(London) The company said the global blackout that took Facebook and its other platforms offline earlier this week was caused by an error during normal maintenance.
Santosh Janardhan, Vice President of Infrastructure for Facebook, said in a blog post that the disruption of Facebook, Instagram and WhatsApp was “not caused by malicious activity, but by mistake on our part.”
The problem arose as engineers were performing daily maintenance on Facebook’s backbone network: computers, routers, and software in its data centers around the world and the fiber-optic cables that connect them.
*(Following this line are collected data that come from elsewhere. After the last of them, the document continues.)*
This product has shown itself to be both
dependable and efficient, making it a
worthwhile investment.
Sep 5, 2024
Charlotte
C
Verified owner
“In one of these simple maintenance tasks, an order was issued to assess the availability of global capacity, which inadvertently disrupted all connections in our spine, effectively disconnecting centers. Data from Facebook worldwide,” Janardhan said Tuesday.
Janardhan explained that Facebook systems were designed to detect such errors, but in this case, the bug in the audit tool prevented the command from stopping properly.
This change also triggered a second problem, which made matters worse by making it impossible to access Facebook servers, even when they were running.
Engineers quickly fixed the problem on site, but it took some time due to additional security layers, Janardhan said. Data centers are “hard to reach, and once inside, the hardware and routers are designed to be difficult to change even when you have physical access.”
After connectivity is restored, services are gradually restarted to avoid an increase in traffic, which can lead to further disruptions.